### Work required
Lines in the listing under this task are to be copied exactly.

### Records provided
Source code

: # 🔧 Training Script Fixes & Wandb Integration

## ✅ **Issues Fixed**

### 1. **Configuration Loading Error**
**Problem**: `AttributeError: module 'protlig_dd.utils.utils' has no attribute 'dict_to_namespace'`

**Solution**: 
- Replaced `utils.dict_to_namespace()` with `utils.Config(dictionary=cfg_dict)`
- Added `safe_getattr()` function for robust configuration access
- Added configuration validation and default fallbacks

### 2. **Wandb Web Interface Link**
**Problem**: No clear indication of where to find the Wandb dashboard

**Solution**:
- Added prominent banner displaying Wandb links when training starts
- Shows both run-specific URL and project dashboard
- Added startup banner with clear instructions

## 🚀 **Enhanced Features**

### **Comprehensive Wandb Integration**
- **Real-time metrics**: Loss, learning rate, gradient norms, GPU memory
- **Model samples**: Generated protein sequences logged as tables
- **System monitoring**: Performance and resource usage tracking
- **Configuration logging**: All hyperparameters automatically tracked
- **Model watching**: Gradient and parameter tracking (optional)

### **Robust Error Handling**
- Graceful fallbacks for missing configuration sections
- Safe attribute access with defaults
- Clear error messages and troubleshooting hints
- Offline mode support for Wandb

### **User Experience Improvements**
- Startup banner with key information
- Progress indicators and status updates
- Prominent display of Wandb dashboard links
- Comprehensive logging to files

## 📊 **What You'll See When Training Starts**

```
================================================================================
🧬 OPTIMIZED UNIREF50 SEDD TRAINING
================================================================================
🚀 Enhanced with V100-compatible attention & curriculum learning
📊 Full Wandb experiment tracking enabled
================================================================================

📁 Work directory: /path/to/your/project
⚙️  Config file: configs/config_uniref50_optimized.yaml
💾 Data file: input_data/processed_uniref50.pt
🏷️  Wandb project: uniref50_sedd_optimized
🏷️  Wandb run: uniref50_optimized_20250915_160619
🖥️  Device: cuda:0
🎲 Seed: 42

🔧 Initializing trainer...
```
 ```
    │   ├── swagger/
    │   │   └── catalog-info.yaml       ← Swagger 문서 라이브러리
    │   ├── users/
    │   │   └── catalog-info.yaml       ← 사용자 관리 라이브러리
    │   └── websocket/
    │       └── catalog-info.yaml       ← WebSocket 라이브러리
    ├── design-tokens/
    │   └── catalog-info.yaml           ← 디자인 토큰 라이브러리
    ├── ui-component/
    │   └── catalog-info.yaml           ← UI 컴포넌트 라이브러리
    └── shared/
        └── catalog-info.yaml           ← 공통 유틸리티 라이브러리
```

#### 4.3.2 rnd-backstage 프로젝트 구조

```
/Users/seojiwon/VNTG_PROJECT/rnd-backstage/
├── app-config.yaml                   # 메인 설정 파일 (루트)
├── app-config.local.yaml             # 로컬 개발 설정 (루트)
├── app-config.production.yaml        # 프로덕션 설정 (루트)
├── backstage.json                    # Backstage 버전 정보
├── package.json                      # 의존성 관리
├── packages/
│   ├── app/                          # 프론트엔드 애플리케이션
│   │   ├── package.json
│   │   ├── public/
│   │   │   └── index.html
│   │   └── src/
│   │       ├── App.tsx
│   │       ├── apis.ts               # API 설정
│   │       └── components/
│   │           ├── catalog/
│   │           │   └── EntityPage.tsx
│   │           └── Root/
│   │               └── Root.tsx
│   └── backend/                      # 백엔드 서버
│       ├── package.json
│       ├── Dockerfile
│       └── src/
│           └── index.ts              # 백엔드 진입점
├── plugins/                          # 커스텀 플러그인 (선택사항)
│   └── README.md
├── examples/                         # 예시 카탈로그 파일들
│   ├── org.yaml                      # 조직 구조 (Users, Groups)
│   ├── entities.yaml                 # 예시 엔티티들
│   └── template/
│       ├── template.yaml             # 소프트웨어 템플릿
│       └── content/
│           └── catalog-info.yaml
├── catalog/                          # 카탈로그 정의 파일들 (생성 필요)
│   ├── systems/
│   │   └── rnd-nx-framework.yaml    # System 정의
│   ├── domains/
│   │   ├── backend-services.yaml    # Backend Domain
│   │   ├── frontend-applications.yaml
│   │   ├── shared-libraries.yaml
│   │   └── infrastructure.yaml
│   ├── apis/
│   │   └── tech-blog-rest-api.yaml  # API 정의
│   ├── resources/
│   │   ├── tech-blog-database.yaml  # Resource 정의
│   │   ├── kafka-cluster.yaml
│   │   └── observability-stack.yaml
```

### Written reply
Source code

: # 🔧 Training Script Fixes & Wandb Integration

## ✅ **Issues Fixed**

### 1. **Configuration Loading Error**
**Problem**: `AttributeError: module 'protlig_dd.utils.utils' has no attribute 'dict_to_namespace'`

**Solution**: 
- Replaced `utils.dict_to_namespace()` with `utils.Config(dictionary=cfg_dict)`
- Added `safe_getattr()` function for robust configuration access
- Added configuration validation and default fallbacks

### 2. **Wandb Web Interface Link**
**Problem**: No clear indication of where to find the Wandb dashboard

**Solution**:
- Added prominent banner displaying Wandb links when training starts
- Shows both run-specific URL and project dashboard
- Added startup banner with clear instructions

## 🚀 **Enhanced Features**

### **Comprehensive Wandb Integration**
- **Real-time metrics**: Loss, learning rate, gradient norms, GPU memory
- **Model samples**: Generated protein sequences logged as tables
- **System monitoring**: Performance and resource usage tracking
- **Configuration logging**: All hyperparameters automatically tracked
- **Model watching**: Gradient and parameter tracking (optional)

### **Robust Error Handling**
- Graceful fallbacks for missing configuration sections
- Safe attribute access with defaults
- Clear error messages and troubleshooting hints
- Offline mode support for Wandb

### **User Experience Improvements**
- Startup banner with key information
- Progress indicators and status updates
- Prominent display of Wandb dashboard links
- Comprehensive logging to files

## 📊 **What You'll See When Training Starts**

```
================================================================================
🧬 OPTIMIZED UNIREF50 SEDD TRAINING
================================================================================
🚀 Enhanced with V100-compatible attention & curriculum learning
📊 Full Wandb experiment tracking enabled
================================================================================

📁 Work directory: /path/to/your/project
⚙️  Config file: configs/config_uniref50_optimized.yaml
💾 Data file: input_data/processed_uniref50.pt
🏷️  Wandb project: uniref50_sedd_optimized
🏷️  Wandb run: uniref50_optimized_20250915_160619
🖥️  Device: cuda:0
🎲 Seed: 42

🔧 Initializing trainer...
```
 ```
    │   ├── swagger/
    │   │   └── catalog-info.yaml       ← Swagger 문서 라이브러리
    │   ├── users/
    │   │   └── catalog-info.yaml       ← 사용자 관리 라이브러리
    │   └── websocket/
    │       └── catalog-info.yaml       ← WebSocket 라이브러리
    ├── design-tokens/
    │   └── catalog-info.yaml           ← 디자인 토큰 라이브러리
    ├── ui-component/
    │   └── catalog-info.yaml           ← UI 컴포넌트 라이브러리
    └── shared/
        └── catalog-info.yaml           ← 공통 유틸리티 라이브러리
```

#### 4.3.2 rnd-backstage 프로젝트 구조

```
/Users/seojiwon/VNTG_PROJECT/rnd-backstage/
├── app-config.yaml                   # 메인 설정 파일 (루트)
├── app-config.local.yaml             # 로컬 개발 설정 (루트)
├── app-config.production.yaml        # 프로덕션 설정 (루트)
├── backstage.json                    # Backstage 버전 정보
├── package.json                      # 의존성 관리
├── packages/
│   ├── app/                          # 프론트엔드 애플리케이션
│   │   ├── package.json
│   │   ├── public/
│   │   │   └── index.html
│   │   └── src/
│   │       ├── App.tsx
│   │       ├── apis.ts               # API 설정
│   │       └── components/
│   │           ├── catalog/
│   │           │   └── EntityPage.tsx
│   │           └── Root/
│   │               └── Root.tsx
│   └── backend/                      # 백엔드 서버
│       ├── package.json
│       ├── Dockerfile
│       └── src/
│           └── index.ts              # 백엔드 진입점
├── plugins/                          # 커스텀 플러그인 (선택사항)
│   └── README.md
├── examples/                         # 예시 카탈로그 파일들
│   ├── org.yaml                      # 조직 구조 (Users, Groups)
│   ├── entities.yaml                 # 예시 엔티티들
│   └── template/
│       ├── template.yaml             # 소프트웨어 템플릿
│       └── content/
│           └── catalog-info.yaml
├── catalog/                          # 카탈로그 정의 파일들 (생성 필요)
│   ├── systems/
│   │   └── rnd-nx-framework.yaml    # System 정의
│   ├── domains/
│   │   ├── backend-services.yaml    # Backend Domain
│   │   ├── frontend-applications.yaml
│   │   ├── shared-libraries.yaml
│   │   └── infrastructure.yaml
│   ├── apis/
│   │   └── tech-blog-rest-api.yaml  # API 정의
│   ├── resources/
│   │   ├── tech-blog-database.yaml  # Resource 정의
│   │   ├── kafka-cluster.yaml
│   │   └── observability-stack.yaml
```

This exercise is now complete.